Dans ce système, seule l’ancienne aristocratie militaire résiste à sa perte d’influence et forme des partis et groupes de pression, qui sont la plupart du temps dirigé par des généraux rivaux, et forment un système clientéliste qui, sur le long terme, agit en sa défaveur puisque le chauvinisme qui en découle favorise une élite parmi les envahisseurs, en tant que chefs de partis.
Ceci contraint l’administration du dynaste, avec le soutien des communautés, à recruter d’autres militaires pour faire contre-poids. Lorsque l’ancienne aristocratie militaire est vaincue, son élite est absorbée par la cour dynastique et le reste est rétrogradé au rang de communauté de contribuable, peu à peu, chacun de ses privilèges (part de l’impôt d’abord, puis, exemption de contribution après) sont abolis.
Les stratégies de survie : nouvelle aristocratie militaire, Etat providence ou nouvelle invasion barbare
Finalement, soit le nouvel Etat centralisé succombe à la nouvelle aristocratie des mercenaires, soit un nouveau peuple barbare vient piller le pays, et établir ses propres abonnements, enclenchant un nouveau cycle de fondation impériale, puis de création d’un Etat et finalement de civilisation.

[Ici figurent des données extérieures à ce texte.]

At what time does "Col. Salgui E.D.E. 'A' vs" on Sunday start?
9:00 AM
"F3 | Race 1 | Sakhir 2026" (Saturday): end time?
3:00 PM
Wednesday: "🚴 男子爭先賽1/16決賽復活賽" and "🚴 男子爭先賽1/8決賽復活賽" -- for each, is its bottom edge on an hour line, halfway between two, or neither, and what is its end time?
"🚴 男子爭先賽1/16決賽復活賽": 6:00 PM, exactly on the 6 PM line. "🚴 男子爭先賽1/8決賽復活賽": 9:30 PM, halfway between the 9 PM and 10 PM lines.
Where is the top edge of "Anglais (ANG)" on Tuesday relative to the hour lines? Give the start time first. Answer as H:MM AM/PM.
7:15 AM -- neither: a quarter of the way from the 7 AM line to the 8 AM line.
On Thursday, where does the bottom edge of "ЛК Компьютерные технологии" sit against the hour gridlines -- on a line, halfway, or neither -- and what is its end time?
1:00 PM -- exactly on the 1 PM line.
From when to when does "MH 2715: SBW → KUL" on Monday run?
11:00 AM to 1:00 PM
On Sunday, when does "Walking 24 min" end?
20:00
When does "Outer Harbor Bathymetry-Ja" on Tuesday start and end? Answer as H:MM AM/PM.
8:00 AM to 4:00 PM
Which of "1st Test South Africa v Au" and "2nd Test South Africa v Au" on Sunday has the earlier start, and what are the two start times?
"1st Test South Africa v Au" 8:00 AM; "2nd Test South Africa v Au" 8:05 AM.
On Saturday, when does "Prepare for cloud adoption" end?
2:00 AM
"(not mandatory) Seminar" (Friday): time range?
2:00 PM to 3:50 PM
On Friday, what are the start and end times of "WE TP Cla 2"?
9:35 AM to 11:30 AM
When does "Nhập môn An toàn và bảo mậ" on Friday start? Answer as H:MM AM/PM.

L’Etat impérial peut aussi tenter, après l’argument sécuritaire, de gagner la faveur des communautés par la carotte : les donations. Le dynastie construit des greniers qui assurent la survie alimentaire en cas de famine. En somme, avec l’argent prélevé aux communautés, il leur garantie qu’une part leur reviendra. Comme les communautés ont développé une forme de dépendance à la sous-traitance sécuritaire de l’Etat et à ses commandes industrielles et commerciales, leurs élites ignorent délibérément qu’au départ les communautés auraient pu le financer elle-même à bien moindre coût _les dépenses somptuaires de la capitale en moins_ et rendent grâce à l’Etat pour sa générosité. Il se rend irremplaçable : c’est l’Etat providence. Il fonde des écoles, des centres cultuels, des hôpitaux, des universités, avec les « deniers publics ».
L’Etat moderne a donc, avec l’appui d’une administration solide et en usant du renouvellement constant de son mercenariat sécuritaire, une politique de séduction à l’égard des contribuables. Cette politique de séduction aboutit à laisser supposer au contribuable qu’il est membre d’une vaste cité et que son impôt est une cotisation.